Das gestern war unter aller Sau!

„Da hast du aber jemanden enttäuscht", grinste Till vor sich hin.

„Ha ha, ich lach später drüber", murmelte ich, denn der Text machte mich sauer.
„Was heißt da, seit Wochen flirte ich mit ihm?? Das stimmt doch nicht! Seit wann gilt normal unterhalten als flirten? Und dass er mich mit seiner Ex-Frau über einen Kamm schert, dafür würde ich ihm am liebsten gleich eine scheuern! Geht's noch??"
Ich redete mich in Rage und bekam anfangs gar nicht mit, dass Till über meinen Körper streichelte.
„Was glaubt der eigentlich...? Kannst du das mal lassen, verdammt? Ich bin gerade richtig sauer!!"

Für einen Moment stoppte er in seinem Tun, drehte meine Hand mit dem Handy in seine Richtung, las die Nachricht, ließ meine Hand wieder los und fuhr mit den Streicheleinheiten fort.
Verwirrt sah ich ihn an und wurde noch wütender, als ich seine zuckenden Mundwinkel sah, und er krampfhaft versuchte, nicht zu lachen.

„Und was, bitte, findest du daran so lustig? Immerhin bist du der Grund...", ich biss mir auf die Zunge und verstummte.

Das Grinsen war aus Tills Gesicht verschwunden und er sah mir in die Augen, seine Hand hatte in der Bewegung inne gehalten.
„Ja...? Der Grund für...was? Dass du diesen Surfertyp nicht rangelassen hast?", seine Stimme war überraschend ruhig und sanft, trotzdem hatte ich ein ungutes Gefühl, was als nächstes kommen könnte. „Weißt du, was ich daran so lustig finde? Du hast dich über jede einzelne Zeile dieser Nachricht beschwert. Nur nicht über die, in der ich dein Freund bin."
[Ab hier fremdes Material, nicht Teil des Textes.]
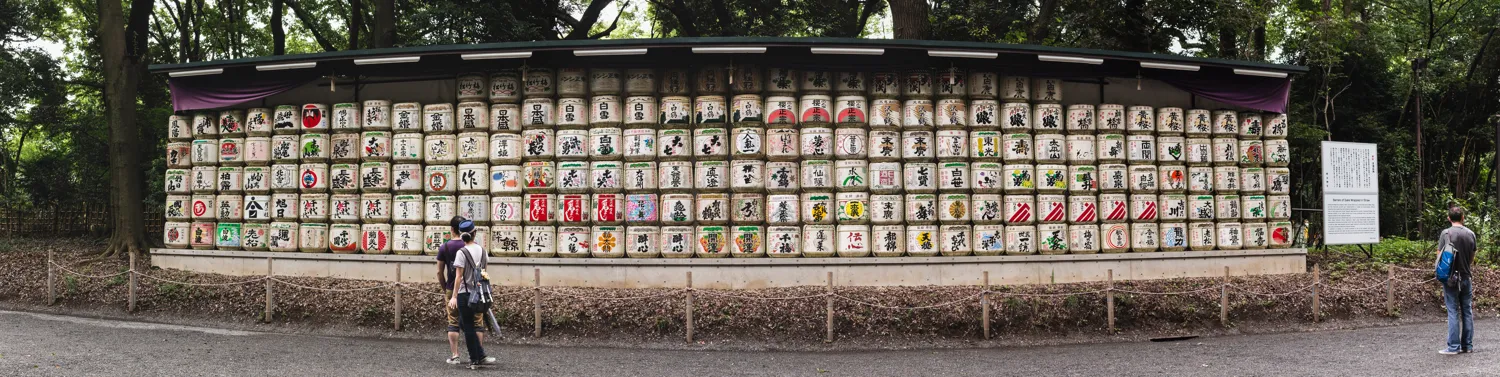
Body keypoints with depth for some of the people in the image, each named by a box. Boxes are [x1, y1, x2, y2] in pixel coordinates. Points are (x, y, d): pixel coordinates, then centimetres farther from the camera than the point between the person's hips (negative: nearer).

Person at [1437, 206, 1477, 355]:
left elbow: (1439, 256, -8)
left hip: (1451, 279, -4)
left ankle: (1453, 347, -1)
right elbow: (1472, 259, 11)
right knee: (1467, 312, 10)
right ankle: (1468, 345, 15)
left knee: (1453, 312, -2)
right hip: (1466, 277, 4)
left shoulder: (1446, 233, -10)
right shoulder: (1470, 234, 3)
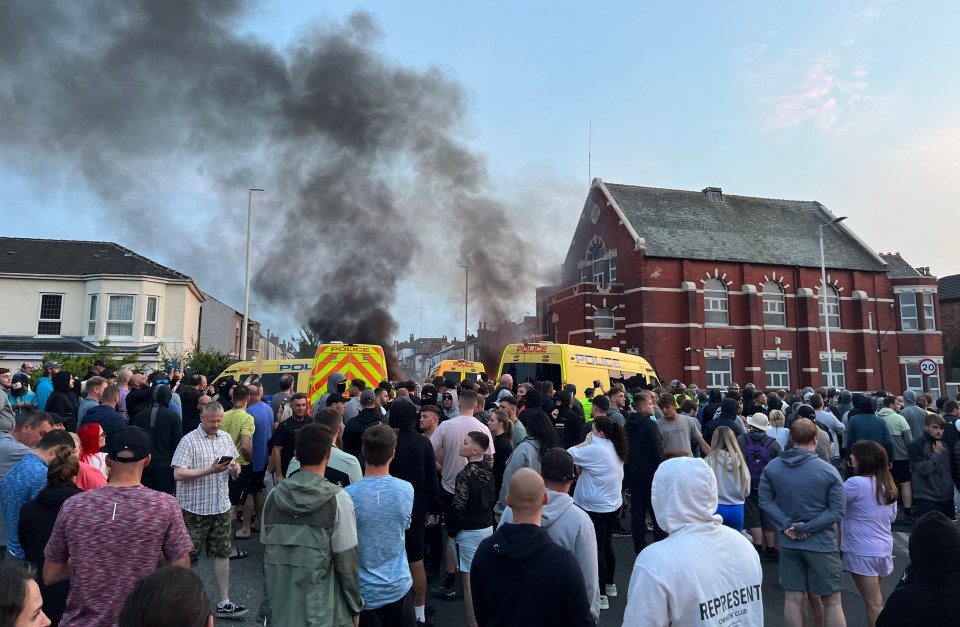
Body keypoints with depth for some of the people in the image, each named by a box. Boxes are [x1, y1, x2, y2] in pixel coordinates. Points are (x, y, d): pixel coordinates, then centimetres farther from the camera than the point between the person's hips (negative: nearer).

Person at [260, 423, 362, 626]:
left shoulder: (274, 496, -3)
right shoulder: (338, 499, -16)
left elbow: (266, 554, 5)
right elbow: (346, 561, -13)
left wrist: (267, 604, 16)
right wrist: (355, 605, 1)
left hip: (279, 611, 4)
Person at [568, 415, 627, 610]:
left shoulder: (596, 449, -22)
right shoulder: (614, 449, 6)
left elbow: (569, 454, -21)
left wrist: (586, 442, -10)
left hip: (597, 508, -9)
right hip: (612, 504, 9)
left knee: (597, 550, 0)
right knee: (606, 546, 20)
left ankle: (601, 595, 7)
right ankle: (610, 585, 33)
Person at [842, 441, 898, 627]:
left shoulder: (857, 483, -22)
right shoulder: (888, 484, 4)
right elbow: (892, 516, 15)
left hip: (863, 552, -8)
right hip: (884, 549, 8)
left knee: (873, 603, 2)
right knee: (876, 601, 20)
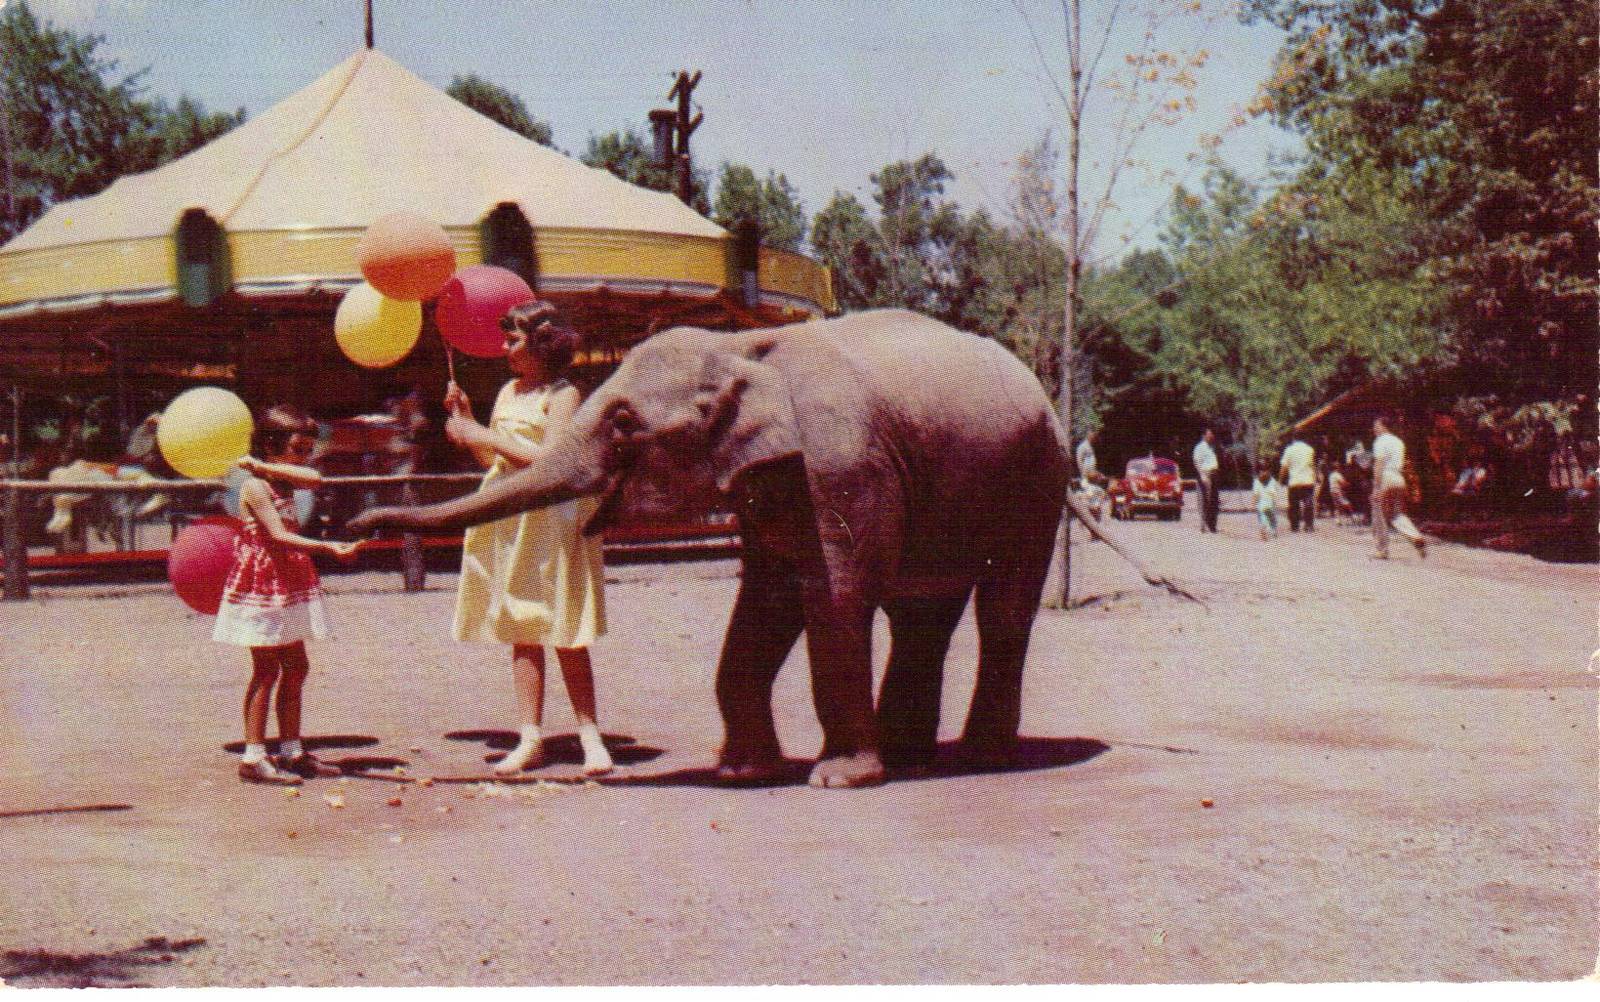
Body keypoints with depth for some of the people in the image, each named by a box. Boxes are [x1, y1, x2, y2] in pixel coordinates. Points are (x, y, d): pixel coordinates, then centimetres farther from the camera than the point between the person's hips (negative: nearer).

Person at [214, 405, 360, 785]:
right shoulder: (254, 486, -14)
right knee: (267, 670, -7)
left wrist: (267, 466, -12)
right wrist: (327, 547, -31)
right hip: (262, 583, -9)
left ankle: (292, 751, 18)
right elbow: (279, 536, -23)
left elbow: (315, 479, -10)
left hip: (286, 587, 9)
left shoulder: (281, 481, 12)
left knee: (296, 668, 11)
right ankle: (253, 757, -2)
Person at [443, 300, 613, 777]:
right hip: (509, 522, 7)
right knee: (522, 634, 3)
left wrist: (486, 436, -15)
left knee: (565, 637, -4)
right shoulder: (509, 391, 16)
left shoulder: (561, 394, -7)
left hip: (550, 521, -7)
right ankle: (531, 740, 4)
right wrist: (465, 419, 7)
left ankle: (590, 736, 2)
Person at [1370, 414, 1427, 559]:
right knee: (1398, 515, 11)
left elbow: (1378, 465, -15)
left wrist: (1377, 486, -17)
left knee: (1380, 516, 3)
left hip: (1385, 481, -7)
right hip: (1399, 481, 7)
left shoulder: (1381, 441, -8)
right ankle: (1417, 537, -12)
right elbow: (1402, 464, 19)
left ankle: (1382, 550, 6)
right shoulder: (1398, 441, 17)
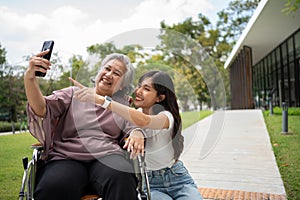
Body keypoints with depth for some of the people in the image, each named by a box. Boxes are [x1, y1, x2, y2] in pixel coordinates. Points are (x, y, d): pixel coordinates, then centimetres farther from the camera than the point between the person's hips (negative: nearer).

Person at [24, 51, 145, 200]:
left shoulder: (122, 104, 22)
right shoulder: (73, 93, 14)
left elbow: (133, 126, 11)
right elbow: (41, 109, -1)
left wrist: (136, 133, -14)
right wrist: (29, 77, -19)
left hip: (106, 156, 2)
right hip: (66, 158, -1)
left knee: (121, 177, -34)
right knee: (53, 187, -34)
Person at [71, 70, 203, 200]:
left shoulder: (167, 116, -20)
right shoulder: (131, 117, -2)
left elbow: (142, 121, -42)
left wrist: (99, 99, -48)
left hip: (177, 178, -1)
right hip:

Sprachlos sah ich Till an, sah auf mein Handy und wieder zu ihm. Er hatte Recht. Ich hatte das nicht abgestritten, es einfach für gegeben hingenommen und gar keinen Gedanken an diese Behauptung verschwendet. Nur wusste ich nicht, ob er das lustig fand, weil er sich als das sah – als mein Freund – oder ob er sich darüber lustig machte, dass jemand anderer das denken mochte. Augenscheinlich musste ich so einen verwirrten Eindruck auf ihn machen, dass er über meine Wange strich und mich auf die Stirn küsste.

„So, und jetzt klären wir das, bevor dieser blonde Beachboy hier drauf noch Ansprüche stellt", raunte Till mir ins Ohr und gab mir einen Klaps auf den Oberschenkel."
„Wenn du dir vorstellen kannst, mit mir alten Sack eine Beziehung zu führen, wäre ich mehr als glücklich darüber."

Hatte ich gerade richtig gehört? Er wollte wirklich...mit mir...eine Beziehung?

„Oder nur ficken – auch kein Problem", brummte er gegen meinen Hals, an dem er sich gerade hinabküsste.

Jetzt musste ich lachen, nahm sein Gesicht in meine Hände und musterte diesen schelmischen Gesichtsausdruck, den er mir entgegen brachte.

„Nein, ich will dich – dich alten Sack, mit allem, was dazu gehört!", grinste ich von einem Ohr zum anderen und küsste ihn forsch.

„Schade, nie entscheidet sich eine nur für's Ficken...", feixte Till leise gegen meinen Mund.

Diesmal war er es, der einen Klaps auf den Allerwertesten bekam.